Comme le dit le dicton populaire, « la bouche d’un homme est un diable trompeur ». Comparée à celle des femmes, la parole des hommes est-elle vraiment si peu fiable ? Si c’est le cas, d’un point de vue évolutif et de transmission génétique, les hommes ne maximiseraient-ils pas leurs intérêts en mentant ? Et comme les femmes sont les sujets de la reproduction, n’ont-elles pas besoin de techniques aussi sophistiquées dans ce domaine ?
Pourquoi certaines personnes aiment-elles courir des marathons ?
Que pensent les gens qui aiment courir des marathons ? Si c’est pour la santé, il n’est absolument pas nécessaire de courir un marathon ; il existe de nombreuses façons plus simples et plus faciles de faire de l’exercice. Si c’est pour l’amour de la compétition, c’est compréhensible. Mais au-delà de la compétition, le marathon peut-il apporter quelque chose de spécial (principalement sur le plan émotionnel) ?
@milachatu: Avec la promotion des marathons dans les grandes, moyennes et petites villes, y participer est clairement devenu un sport à la mode. Les médias qui en font la promotion ne parlent que de remise en forme et de persévérance comme clé du succès, mais mentionnent rarement qu’en cas de malaise physique, il faut s’arrêter immédiatement pour éviter des symptômes potentiellement mortels comme la disparition des rhabdomyocytes. Dans ce processus, les médias et les villes gagnent en influence, et les participants comblent un vide dans leur vie.
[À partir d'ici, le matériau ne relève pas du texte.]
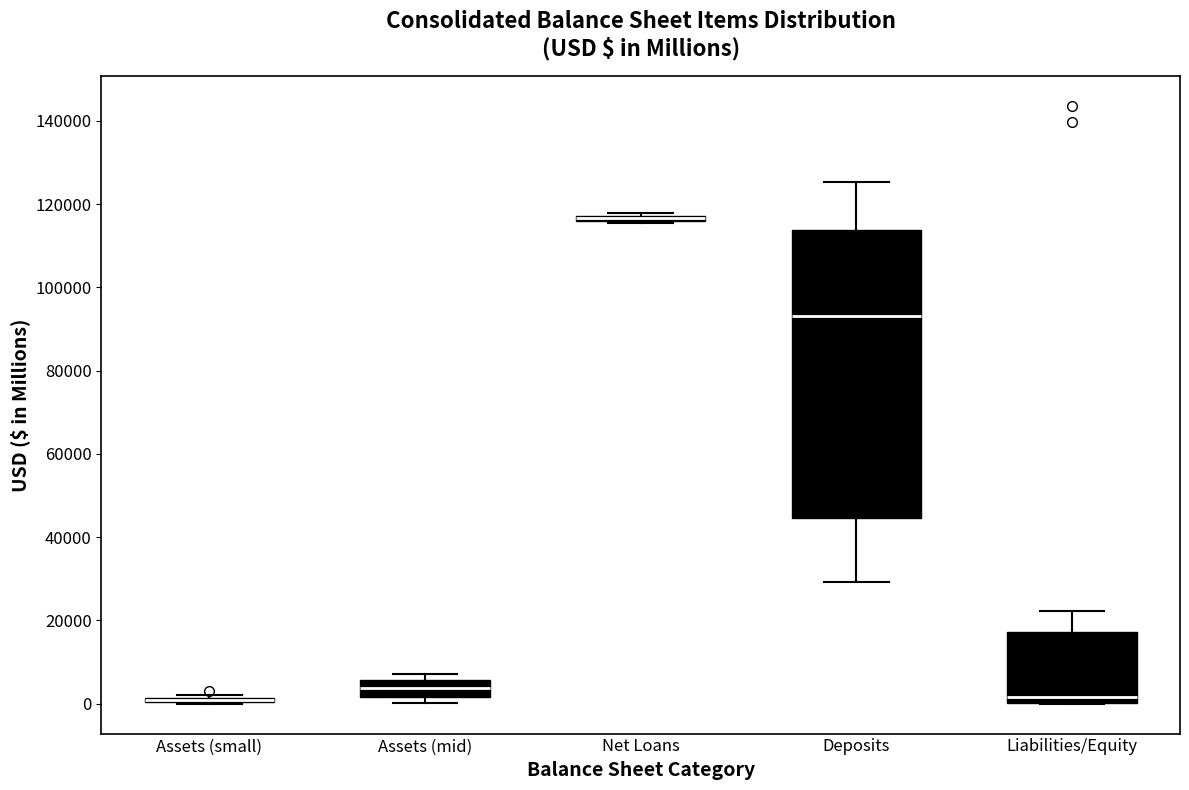

Comparing the boxes themselves (not the whiskers), which one is the tallest?

Deposits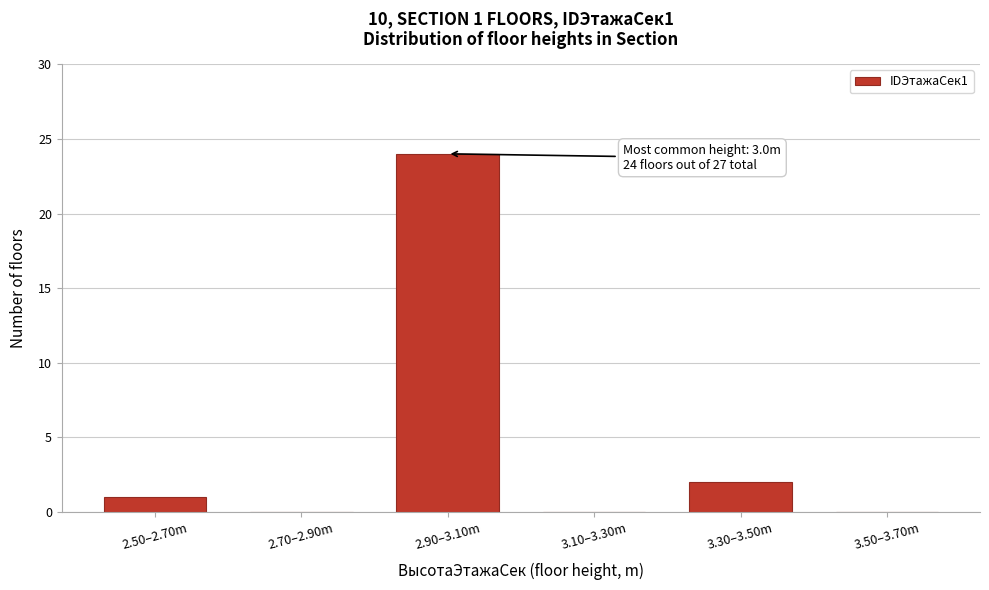

Reading left to right, what are all the values shown in this chart?

2.50–2.70m=1	2.70–2.90m=0	2.90–3.10m=24	3.10–3.30m=0	3.30–3.50m=2	3.50–3.70m=0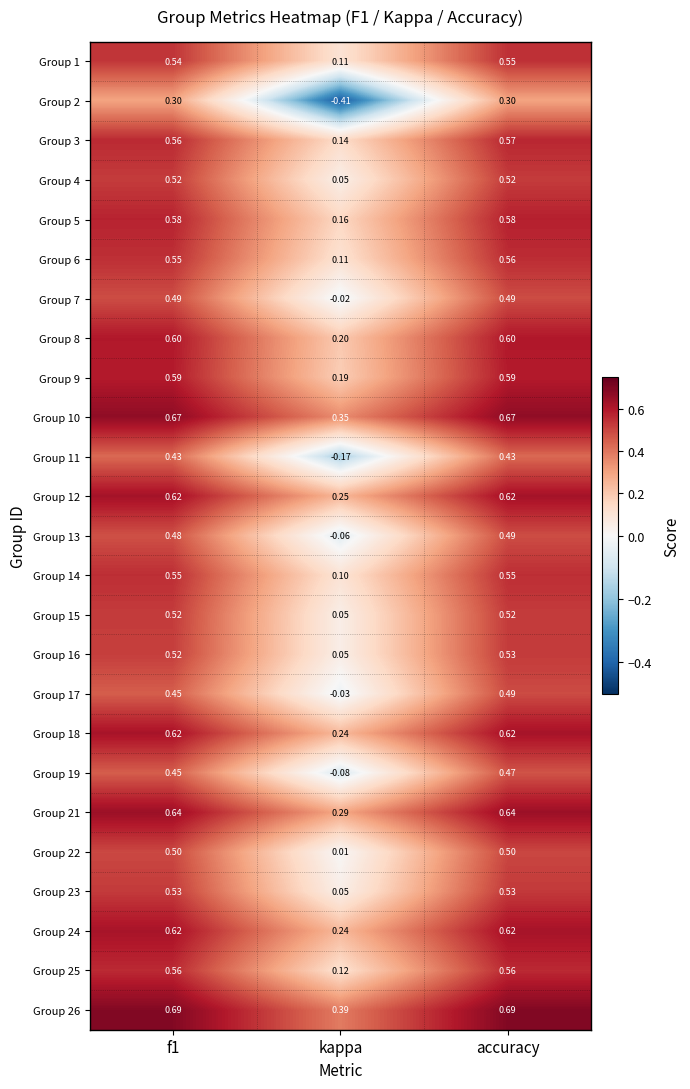

At which label is Group 15 closest to 0?

kappa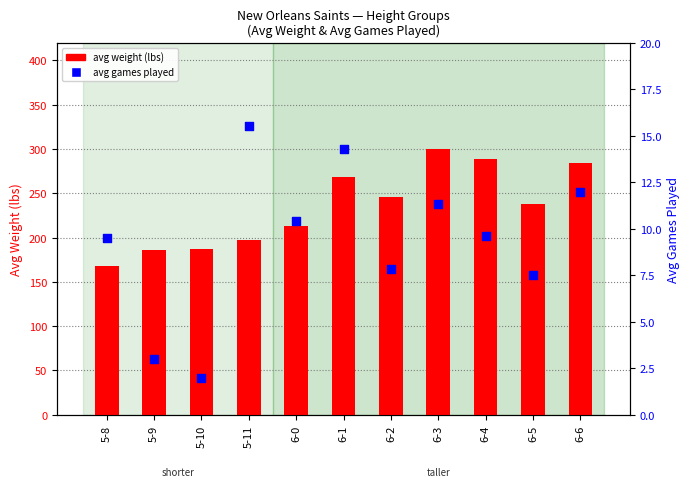

Which series contains the highest Y value?

avg weight (lbs)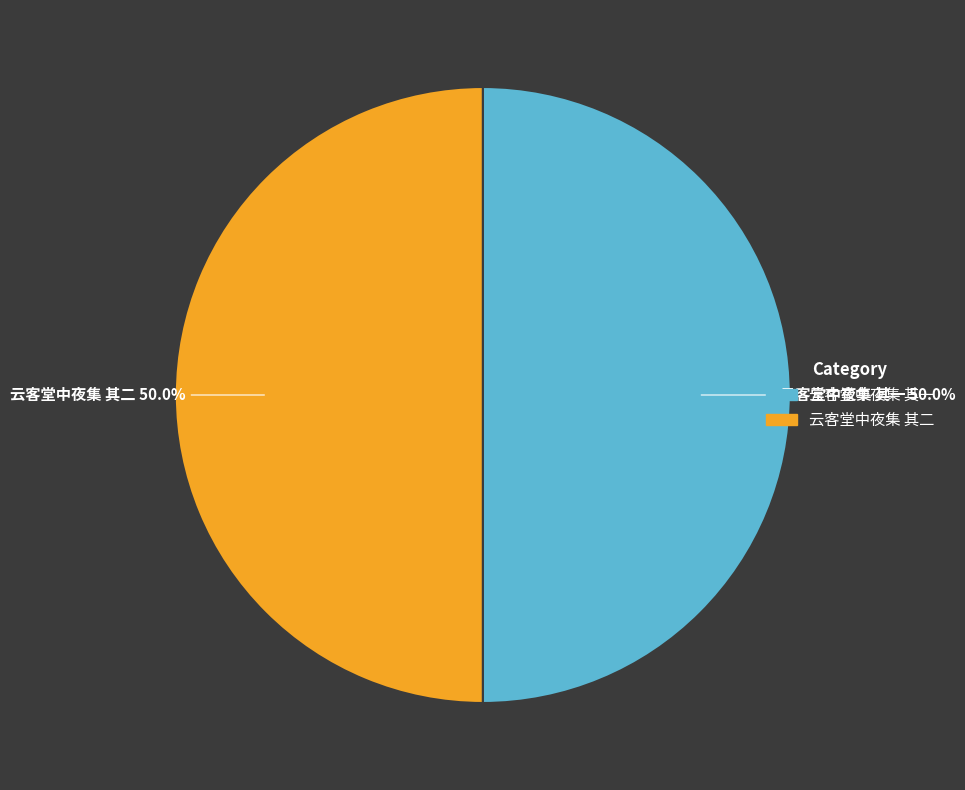

What percentage is NOT represented by 云客堂中夜集 其一?

50.0%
@yourcountry64: C’est comme manger épicé, courir régulièrement peut créer une dépendance aux endorphines.
@godfatherincape: En fait, c’est l’effet de la dopamine, plus un petit sentiment d’accomplissement, et le reste, c’est de pouvoir savourer la solitude en solo.
@GuogySakura: C’est une excellente façon d’élargir l’ampleur et la profondeur de la vie. Pour une personne ordinaire, passer de 5 km à 42 km est un projet d’ingénierie système ultra-complexe, et cela peut même être mortel.
@wu_xiaoshun: Obtenir un sentiment de supériorité spirituelle. C’est une attitude de pèlerinage, une purification intérieure ; terminer la course a une signification importante pour soi. Le marathon peut devenir un exutoire spirituel, une évasion de la réalité.